Estimated reading time: 3 mins
Performance appraisals are an important part of any business, as they provide a formal method for assessing employees’ progress. A performance appraisal should start the day after a Performance Review, as this ensures that there is no time for complacency and that staff remain focused on achieving their goals. In this article, I will discuss why a performance appraisal starts the day after the previous one and use case examples to illustrate how it works in practice.
Beginning a new performance appraisal immediately after the previous one ends (after the event of the Performance Review) can be beneficial to both employers and employees in several ways. Firstly, it provides a sense of continuity within an organisation; employees know that they are being closely monitored and their work is being assessed over time rather than at random points throughout the year. This helps to ensure that all staff members stay on track with their goals and remain motivated throughout the entire year. Additionally, continuous performance appraisal gives employers more control over the process; they can review results quickly and make changes or adjustments if necessary without having to wait for months for another assessment period to begin.
The start of a new performance appraisal also serves as an opportunity for employees to reflect on their progress since the last assessment period began. It allows them to assess what worked well during this time and what could have been done differently or better so that they can improve going forward. Employees may also use this time to set ambitious yet achievable targets for themselves so that they strive towards greatness each day – something which would not be possible if assessments were spread too far apart over long periods of time such as six months or even a year.

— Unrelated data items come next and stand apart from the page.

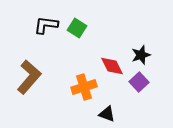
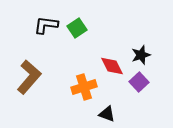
green square: rotated 24 degrees clockwise
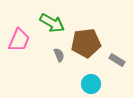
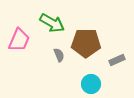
brown pentagon: rotated 8 degrees clockwise
gray rectangle: rotated 56 degrees counterclockwise
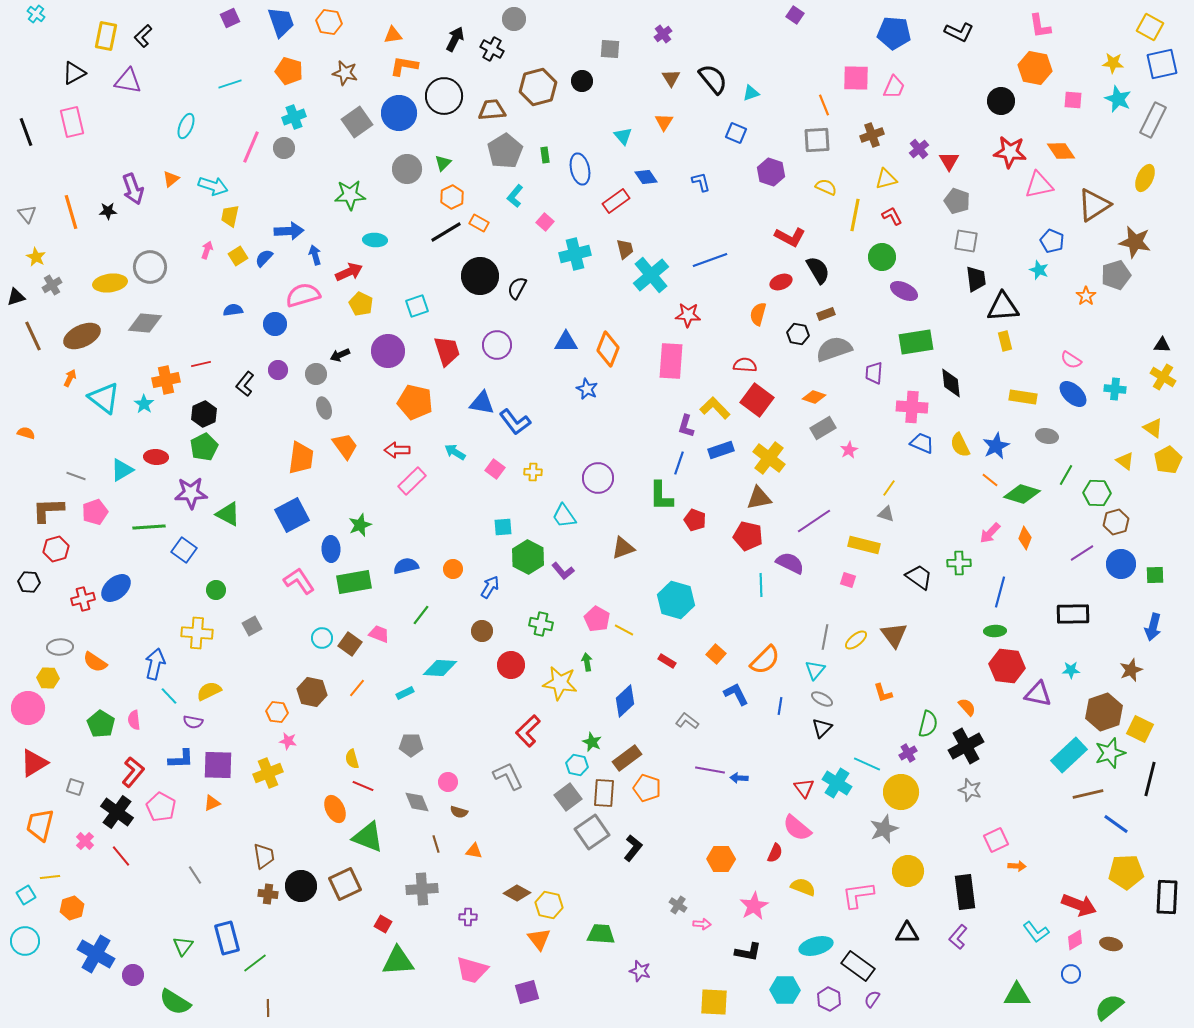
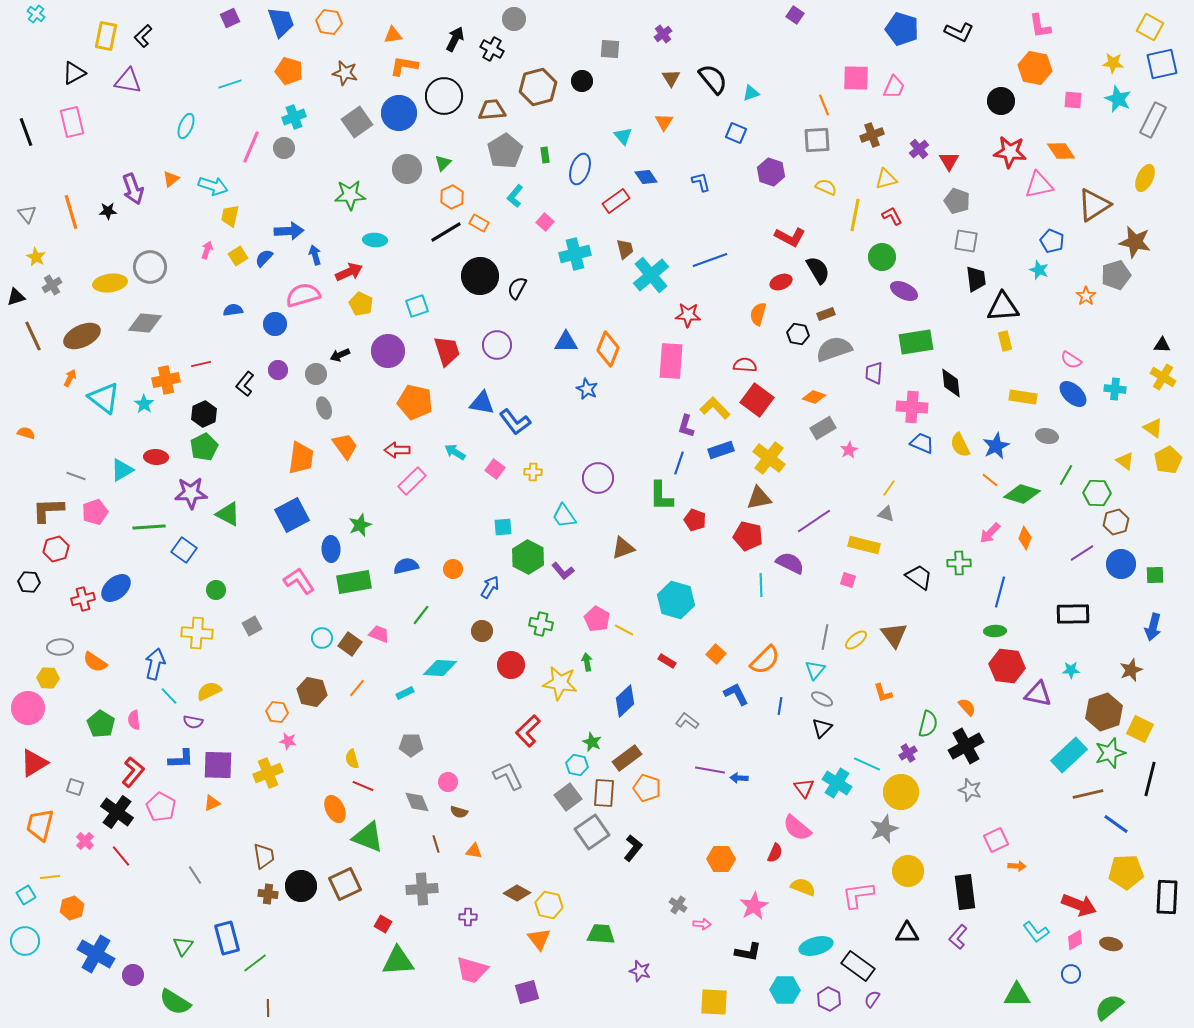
blue pentagon at (894, 33): moved 8 px right, 4 px up; rotated 12 degrees clockwise
blue ellipse at (580, 169): rotated 32 degrees clockwise
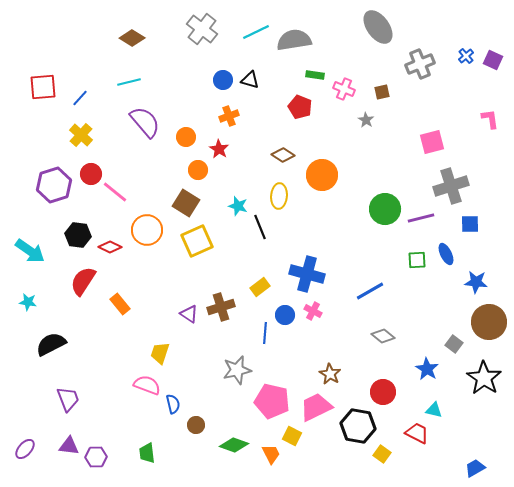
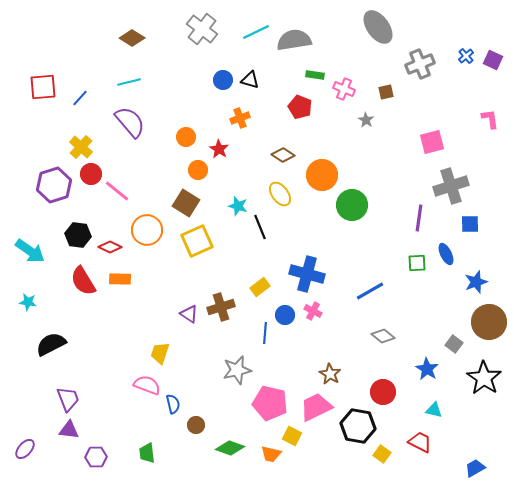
brown square at (382, 92): moved 4 px right
orange cross at (229, 116): moved 11 px right, 2 px down
purple semicircle at (145, 122): moved 15 px left
yellow cross at (81, 135): moved 12 px down
pink line at (115, 192): moved 2 px right, 1 px up
yellow ellipse at (279, 196): moved 1 px right, 2 px up; rotated 40 degrees counterclockwise
green circle at (385, 209): moved 33 px left, 4 px up
purple line at (421, 218): moved 2 px left; rotated 68 degrees counterclockwise
green square at (417, 260): moved 3 px down
red semicircle at (83, 281): rotated 64 degrees counterclockwise
blue star at (476, 282): rotated 25 degrees counterclockwise
orange rectangle at (120, 304): moved 25 px up; rotated 50 degrees counterclockwise
pink pentagon at (272, 401): moved 2 px left, 2 px down
red trapezoid at (417, 433): moved 3 px right, 9 px down
green diamond at (234, 445): moved 4 px left, 3 px down
purple triangle at (69, 446): moved 16 px up
orange trapezoid at (271, 454): rotated 130 degrees clockwise
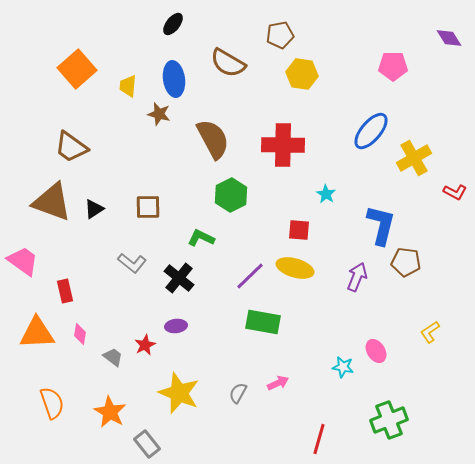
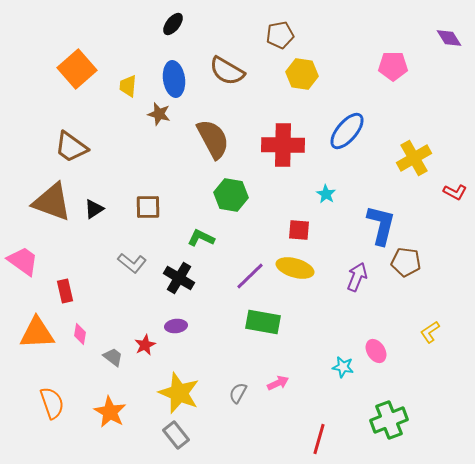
brown semicircle at (228, 63): moved 1 px left, 8 px down
blue ellipse at (371, 131): moved 24 px left
green hexagon at (231, 195): rotated 24 degrees counterclockwise
black cross at (179, 278): rotated 8 degrees counterclockwise
gray rectangle at (147, 444): moved 29 px right, 9 px up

To understand why it is beneficial for performance appraisals to be a continuous process, let us look at two case examples. The first example involves Sarah who works in customer service at an online retail store. Her manager periodically reviews her work every three months using key metrics such as customer satisfaction ratings, sales figures and overall productivity levels. However, Sarah knows that she must always strive towards excellence regardless of when her next review is due because her manager assesses her work daily using these same metrics; she understands that each day brings with it its own challenges which must be met if she wants to do well overall in her role in the long term.
In contrast, John works in sales at a large manufacturing firm where his team only receives quarterly assessments from their manager which take into account various aspects such as sales figures, customer feedback and team morale levels amongst other things. As John’s team does not receive assessment reports every single day like Sarah’s does, he understands that he needs to focus on making improvements each day rather than waiting until his next quarterly review comes around before taking action; this ensures that he stays motivated throughout each quarter by setting himself achievable goals which will help him reach success faster than if he waited until his next assessment period commenced before taking action on any changes needed within his team’s processes or workflow systems etcetera..
It is clear from these two examples why continuous performance appraisal is incredibly important; it helps motivate employees by providing them with immediate feedback on how well they are performing while enabling employers to keep track of employee progress more easily without having too much downtime between reviews – ensuring greater efficiency within organisations overall!
In conclusion, continuous performance appraisal has many advantages both for employer and employee alike – from keeping staff motivated by providing ongoing feedback on their progress through setting achievable targets designed specifically around individual skillsets (as demonstrated by our two case study examples). Furthermore, beginning appraisals straight after the Performance Review ensures greater efficiency within organisations due to less downtime between reviews – allowing employers greater control over employee development plans while helping them achieve better results quicker!